An element of what Oakes offered his clients was dirty tricks. In 2000, Jeremy Wagstaff, an investigative journalist, encountered Oakes as an adviser to the president of Indonesia at the time, Abdurrahman Wahid. Oakes was paid $300,000 in cash for a two-month campaign, Wagstaff said. It was heavy on optics, featuring “a Tom Clancy-style ops center with lots of screens and people beavering away at computers.”
“The money was changing hands in U.S. cash in sports bags, so it was a somewhat unusual arrangement,” he said.
Oakes abruptly left Indonesia after Wagstaff reported in The Wall Street Journal that he had paid several thousand dollars to a nongovernmental journalist’s organization, falsely claiming it was from the U.S. Agency for International Development, and that the organization had then put out statements beneficial to Wahid. Oakes denied claiming the money came from USAID.

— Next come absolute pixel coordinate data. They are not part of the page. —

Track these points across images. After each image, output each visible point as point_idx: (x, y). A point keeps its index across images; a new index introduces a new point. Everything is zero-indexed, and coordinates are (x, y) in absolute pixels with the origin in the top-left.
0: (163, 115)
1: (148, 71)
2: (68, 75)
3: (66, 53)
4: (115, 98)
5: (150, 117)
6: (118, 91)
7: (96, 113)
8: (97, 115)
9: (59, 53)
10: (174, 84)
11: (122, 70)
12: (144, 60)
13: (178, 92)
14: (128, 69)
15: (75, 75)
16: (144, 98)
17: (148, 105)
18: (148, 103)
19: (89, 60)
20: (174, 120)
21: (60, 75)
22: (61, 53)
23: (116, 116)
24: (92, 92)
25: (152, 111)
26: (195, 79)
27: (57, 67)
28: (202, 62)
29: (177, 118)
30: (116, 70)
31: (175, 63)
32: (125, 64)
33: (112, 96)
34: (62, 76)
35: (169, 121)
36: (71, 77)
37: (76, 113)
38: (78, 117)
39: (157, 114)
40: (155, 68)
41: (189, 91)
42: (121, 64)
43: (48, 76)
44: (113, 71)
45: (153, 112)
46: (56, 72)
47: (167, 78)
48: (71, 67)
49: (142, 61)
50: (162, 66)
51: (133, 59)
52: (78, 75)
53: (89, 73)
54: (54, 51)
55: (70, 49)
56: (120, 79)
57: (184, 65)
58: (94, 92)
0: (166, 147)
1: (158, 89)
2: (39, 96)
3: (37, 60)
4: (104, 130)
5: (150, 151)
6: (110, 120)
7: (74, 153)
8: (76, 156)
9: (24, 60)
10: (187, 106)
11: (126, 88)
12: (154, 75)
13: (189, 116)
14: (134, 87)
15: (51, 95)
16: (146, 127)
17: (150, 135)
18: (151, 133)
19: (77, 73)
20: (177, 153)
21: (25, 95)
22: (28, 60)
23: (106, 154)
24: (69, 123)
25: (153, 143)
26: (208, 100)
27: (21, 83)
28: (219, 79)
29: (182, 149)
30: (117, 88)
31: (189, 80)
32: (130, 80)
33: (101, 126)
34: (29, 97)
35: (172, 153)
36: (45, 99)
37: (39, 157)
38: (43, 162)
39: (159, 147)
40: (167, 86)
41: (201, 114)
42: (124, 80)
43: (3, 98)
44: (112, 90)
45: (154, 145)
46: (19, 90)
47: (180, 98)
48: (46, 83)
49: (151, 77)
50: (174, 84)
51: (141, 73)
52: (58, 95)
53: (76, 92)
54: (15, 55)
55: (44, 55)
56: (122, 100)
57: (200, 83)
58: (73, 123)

By then, Oakes was pivoting to counterterrorism, presenting a more sophisticated option for “hearts and minds” campaigns than the blunt propaganda offered by public relations firms and ad companies, Briant said.
“This pseudointellectual, academic approach, it looked really good,” Briant said. “You are creating a situation in which behavior will change. That idea underpins a lot of what they have developed since.”

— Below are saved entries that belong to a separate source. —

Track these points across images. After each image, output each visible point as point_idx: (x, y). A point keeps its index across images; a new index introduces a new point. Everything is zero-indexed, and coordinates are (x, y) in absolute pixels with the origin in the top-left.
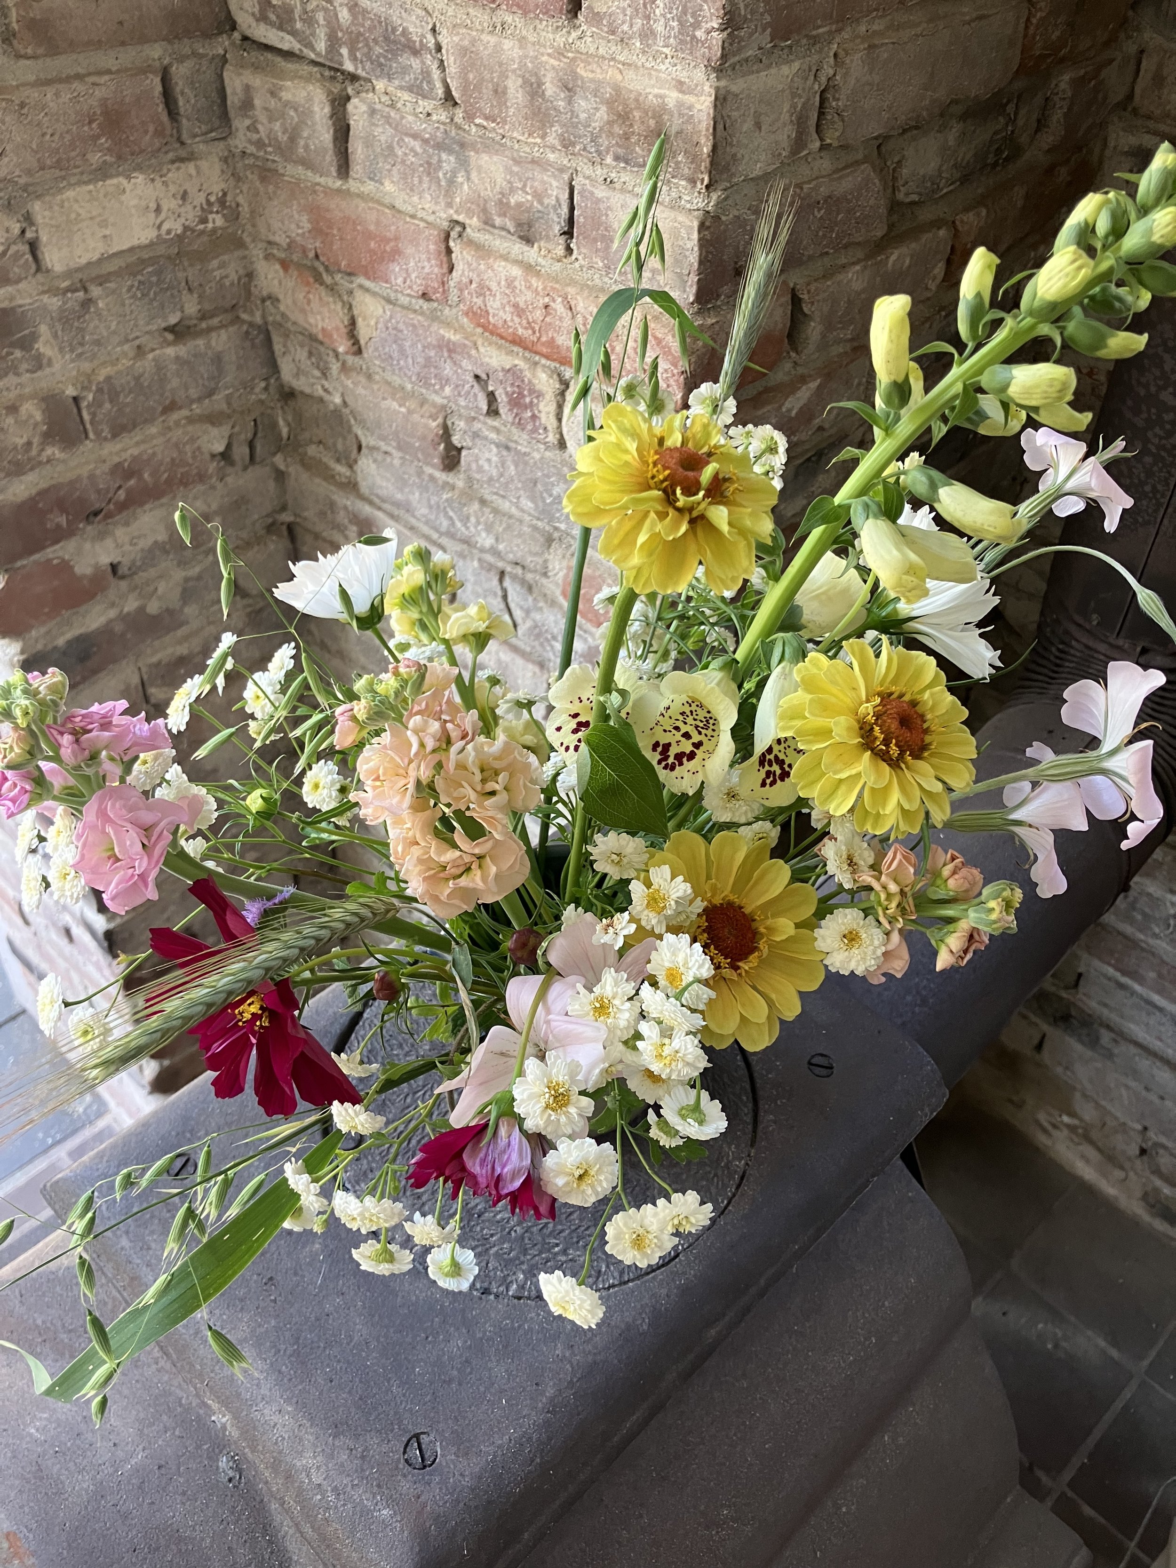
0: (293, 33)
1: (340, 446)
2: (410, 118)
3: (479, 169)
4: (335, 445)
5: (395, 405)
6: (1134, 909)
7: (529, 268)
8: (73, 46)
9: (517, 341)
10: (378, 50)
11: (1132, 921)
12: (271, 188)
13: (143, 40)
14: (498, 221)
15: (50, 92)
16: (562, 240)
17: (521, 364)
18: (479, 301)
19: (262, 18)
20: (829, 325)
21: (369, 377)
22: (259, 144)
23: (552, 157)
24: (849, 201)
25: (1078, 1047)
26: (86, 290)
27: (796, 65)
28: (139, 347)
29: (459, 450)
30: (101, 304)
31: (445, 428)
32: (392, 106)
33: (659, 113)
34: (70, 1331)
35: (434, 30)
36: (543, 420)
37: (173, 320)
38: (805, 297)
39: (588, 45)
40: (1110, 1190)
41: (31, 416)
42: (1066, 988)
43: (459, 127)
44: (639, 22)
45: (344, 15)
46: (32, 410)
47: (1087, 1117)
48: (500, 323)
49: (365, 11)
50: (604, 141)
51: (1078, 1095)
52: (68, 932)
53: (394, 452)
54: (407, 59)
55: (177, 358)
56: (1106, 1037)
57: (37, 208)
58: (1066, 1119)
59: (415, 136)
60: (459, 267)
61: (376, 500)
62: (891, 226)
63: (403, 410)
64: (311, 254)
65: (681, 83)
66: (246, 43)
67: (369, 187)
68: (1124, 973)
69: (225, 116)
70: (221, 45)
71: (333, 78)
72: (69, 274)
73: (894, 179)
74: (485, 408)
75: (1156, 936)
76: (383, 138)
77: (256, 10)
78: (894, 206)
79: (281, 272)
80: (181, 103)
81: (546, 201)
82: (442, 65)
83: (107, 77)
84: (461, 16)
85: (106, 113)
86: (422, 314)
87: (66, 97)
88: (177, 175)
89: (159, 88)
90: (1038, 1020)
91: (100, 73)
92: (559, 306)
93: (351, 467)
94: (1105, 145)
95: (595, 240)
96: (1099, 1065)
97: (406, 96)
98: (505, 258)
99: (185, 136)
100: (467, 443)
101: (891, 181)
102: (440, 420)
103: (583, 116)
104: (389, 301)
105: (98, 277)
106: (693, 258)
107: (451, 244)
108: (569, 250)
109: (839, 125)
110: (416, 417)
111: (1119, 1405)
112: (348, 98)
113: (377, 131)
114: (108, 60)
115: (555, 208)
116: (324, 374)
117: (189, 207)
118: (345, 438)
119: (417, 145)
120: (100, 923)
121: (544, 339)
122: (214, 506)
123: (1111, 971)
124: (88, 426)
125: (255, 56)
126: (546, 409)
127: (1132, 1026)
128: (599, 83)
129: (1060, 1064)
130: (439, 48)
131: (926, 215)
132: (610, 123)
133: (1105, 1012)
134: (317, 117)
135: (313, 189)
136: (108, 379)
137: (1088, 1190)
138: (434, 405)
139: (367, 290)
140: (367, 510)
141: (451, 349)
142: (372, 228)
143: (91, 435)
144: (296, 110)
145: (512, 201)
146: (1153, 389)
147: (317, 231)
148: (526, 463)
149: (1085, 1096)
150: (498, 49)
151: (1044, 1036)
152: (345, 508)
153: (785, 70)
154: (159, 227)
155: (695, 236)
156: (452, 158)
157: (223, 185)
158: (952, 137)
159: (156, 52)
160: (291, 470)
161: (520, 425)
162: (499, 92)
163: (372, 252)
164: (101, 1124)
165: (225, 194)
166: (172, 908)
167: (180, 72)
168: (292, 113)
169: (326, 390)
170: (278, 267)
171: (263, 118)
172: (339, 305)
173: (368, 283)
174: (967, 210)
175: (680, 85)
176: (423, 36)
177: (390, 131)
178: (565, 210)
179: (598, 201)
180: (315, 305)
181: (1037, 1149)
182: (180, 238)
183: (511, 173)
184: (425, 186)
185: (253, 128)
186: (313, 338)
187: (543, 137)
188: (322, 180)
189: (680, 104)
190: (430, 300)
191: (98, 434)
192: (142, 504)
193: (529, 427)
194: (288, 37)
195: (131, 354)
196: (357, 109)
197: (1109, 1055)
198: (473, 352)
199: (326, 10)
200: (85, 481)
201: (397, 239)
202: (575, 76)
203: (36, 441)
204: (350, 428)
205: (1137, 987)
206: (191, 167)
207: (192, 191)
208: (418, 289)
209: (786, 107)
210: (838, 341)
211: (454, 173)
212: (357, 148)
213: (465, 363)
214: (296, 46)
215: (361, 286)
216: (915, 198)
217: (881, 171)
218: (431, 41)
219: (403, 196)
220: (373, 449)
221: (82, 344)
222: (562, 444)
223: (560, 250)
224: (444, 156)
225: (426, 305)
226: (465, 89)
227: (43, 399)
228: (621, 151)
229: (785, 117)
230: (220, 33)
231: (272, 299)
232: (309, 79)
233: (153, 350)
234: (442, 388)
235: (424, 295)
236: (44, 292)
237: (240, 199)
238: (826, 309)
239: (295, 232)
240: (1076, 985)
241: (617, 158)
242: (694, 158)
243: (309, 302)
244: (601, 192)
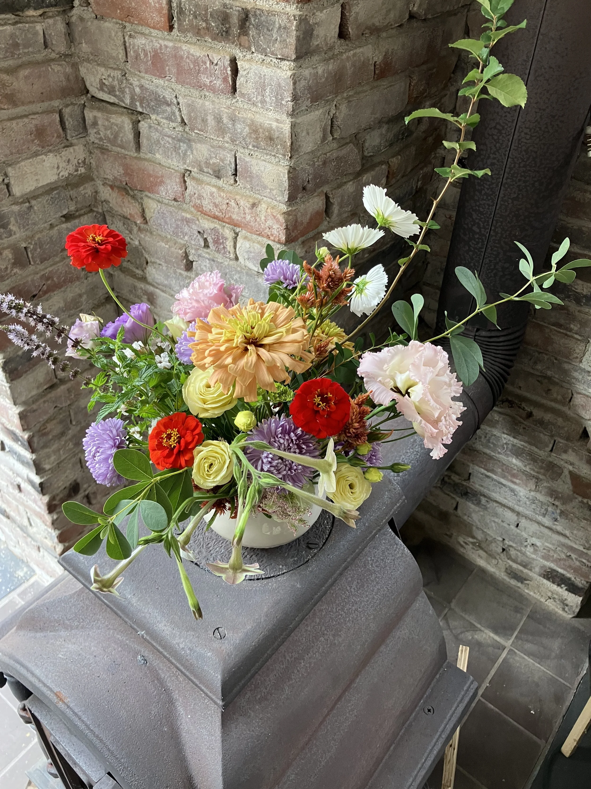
0: (115, 96)
1: (138, 262)
2: (167, 130)
3: (197, 149)
4: (136, 262)
5: (163, 244)
6: (489, 442)
7: (219, 188)
8: (23, 104)
9: (215, 217)
10: (152, 104)
11: (489, 448)
12: (106, 157)
13: (51, 99)
14: (205, 170)
15: (14, 122)
16: (233, 177)
17: (218, 227)
18: (199, 202)
19: (101, 89)
20: (341, 207)
21: (151, 233)
22: (101, 139)
23: (227, 145)
24: (345, 158)
25: (473, 506)
26: (29, 202)
27: (321, 111)
28: (51, 224)
29: (192, 262)
30: (35, 208)
31: (186, 253)
32: (159, 124)
33: (270, 130)
34: (69, 620)
35: (176, 97)
36: (228, 248)
37: (65, 212)
38: (331, 196)
39: (240, 104)
40: (491, 569)
41: (7, 256)
42: (465, 480)
43: (187, 133)
44: (260, 98)
45: (137, 90)
46: (8, 254)
47: (480, 538)
48: (208, 210)
49: (147, 89)
50: (248, 140)
51: (474, 528)
52: (19, 487)
53: (163, 264)
54: (164, 107)
55: (67, 228)
56: (483, 500)
57: (10, 171)
58: (471, 540)
59: (169, 137)
60: (190, 188)
61: (155, 284)
62: (363, 165)
63: (167, 246)
64: (124, 183)
65: (278, 120)
66: (93, 99)
67: (150, 155)
68: (488, 470)
69: (85, 128)
70: (83, 100)
71: (132, 114)
72: (22, 196)
73: (363, 147)
74: (203, 245)
75: (499, 453)
76: (155, 137)
77: (98, 86)
78: (363, 158)
79: (111, 190)
80: (67, 124)
81: (225, 162)
82: (180, 110)
83: (37, 116)
84: (187, 92)
85: (37, 130)
86: (174, 207)
87: (21, 124)
88: (67, 153)
89: (58, 119)
90: (454, 496)
91: (34, 114)
92: (233, 203)
93: (143, 271)
94: (447, 127)
95: (246, 178)
96: (482, 513)
97: (165, 121)
98: (209, 184)
99: (68, 138)
100: (196, 258)
101: (361, 148)
102: (183, 250)
103: (239, 130)
104: (159, 201)
105: (34, 196)
106: (286, 184)
107: (186, 179)
108: (236, 181)
109: (339, 131)
110: (173, 249)
111: (500, 660)
112: (139, 121)
113: (153, 134)
114: (38, 107)
115: (229, 165)
116: (131, 232)
117: (71, 166)
118: (140, 259)
119: (170, 140)
120: (37, 480)
121: (227, 216)
122: (83, 291)
123: (483, 471)
124: (31, 259)
125: (97, 104)
126: (229, 244)
127: (493, 494)
128: (246, 119)
129: (465, 515)
130: (178, 104)
131: (377, 160)
132: (250, 133)
133: (482, 489)
134: (126, 129)
135: (125, 157)
136: (39, 238)
137: (483, 571)
138: (180, 244)
139: (149, 197)
140: (151, 289)
141: (188, 221)
142: (151, 172)
143: (32, 263)
144: (117, 126)
145: (211, 162)
146: (470, 226)
147: (126, 174)
148: (222, 267)
149: (477, 528)
150: (203, 105)
151: (458, 503)
152: (141, 288)
153: (317, 112)
154: (59, 175)
155: (286, 176)
156: (185, 145)
157: (84, 156)
158: (384, 130)
159: (56, 103)
160: (116, 273)
161: (218, 251)
162: (204, 121)
163: (151, 182)
164: (32, 580)
165: (85, 159)
166: (68, 471)
167: (67, 111)
168: (115, 127)
169: (131, 239)
170: (109, 188)
171: (102, 129)
172: (137, 204)
173: (149, 195)
174: (393, 157)
175: (277, 120)
176: (171, 99)
177: (158, 134)
178: (233, 166)
179: (247, 162)
180: (126, 204)
181: (460, 555)
182: (67, 178)
183: (210, 151)
184: (174, 156)
185: (98, 133)
186: (125, 218)
187: (223, 138)
188: (129, 153)
189: (277, 127)
190: (177, 201)
191: (35, 262)
192: (53, 291)
193: (222, 252)
194: (112, 97)
195: (48, 227)
196: (143, 126)
197: (486, 508)
198: (197, 222)
199: (129, 88)
200: (30, 282)
201: (162, 176)
202: (235, 116)
203: (9, 266)
204: (142, 255)
205: (494, 477)
206: (71, 149)
207: (72, 159)
208: (172, 196)
209: (318, 126)
210: (346, 212)
211: (186, 151)
212: (144, 141)
213: (193, 226)
214: (116, 101)
215: (146, 196)
216: (372, 154)
217: (357, 145)
218: (175, 101)
219: (164, 160)
220: (153, 263)
221: (28, 225)
222: (237, 258)
223: (232, 181)
224: (181, 144)
225: (175, 203)
226: (190, 120)
227: (13, 249)
228: (255, 144)
229: (318, 129)
230: (82, 95)
231: (106, 201)
232: (122, 114)
233: (57, 225)
234: (184, 237)
235: (175, 200)
236: (12, 204)
237: (92, 161)
238: (339, 200)
239: (116, 174)
240: (469, 479)
241: (254, 146)
242: (284, 147)
243: (123, 203)
244: (248, 159)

By 2012, Strategic Communication Laboratories was a trusted partner of Britain’s Defense Ministry, included on the “X list” of companies “cleared to routine access to UK secret information.” It was also providing training for Britain’s 15th Psychological OperationsGroup, according to documents released this month by Christopher Wylie, a former Cambridge Analytica employee.
When Briant last met Oakes for an interview, late last year, he was in an expansive, boastful mood. Oakes praised Nix, his younger colleague, for expanding the company’s electoral work swiftly, making it into “a very successful commercial entity.” But he credited himself with the big ideas behind the firm’s work.
“If he’s the Steve Jobs, I’m the Steve Wozniak,” he said, referring to the inventor who built the Apple computer. “I’m the sort of guy who wants to get the engineering right, and he’s the guy who wants to sell the flashy box.” He rolled his eyes a little at the controversy that had built up around Cambridge Analytica’s advance work for a pro-Brexit campaign, a role which he said Nix had inflated for commercial reasons.
Yes, the company had been branded as using “pretty unethical ways of achieving their results,” he acknowledged to Briant. But on the bright side, he said, this was exactly what many clients were looking for.
“People coming to us are not ethical,” he continued. “I mean, frequently people come to us and say we’ve got so many dirty tricks against us, we now need to know the dirty tricks to go back. Or we need to know how to counter the dirty tricks and you guys seem to know how to do it.”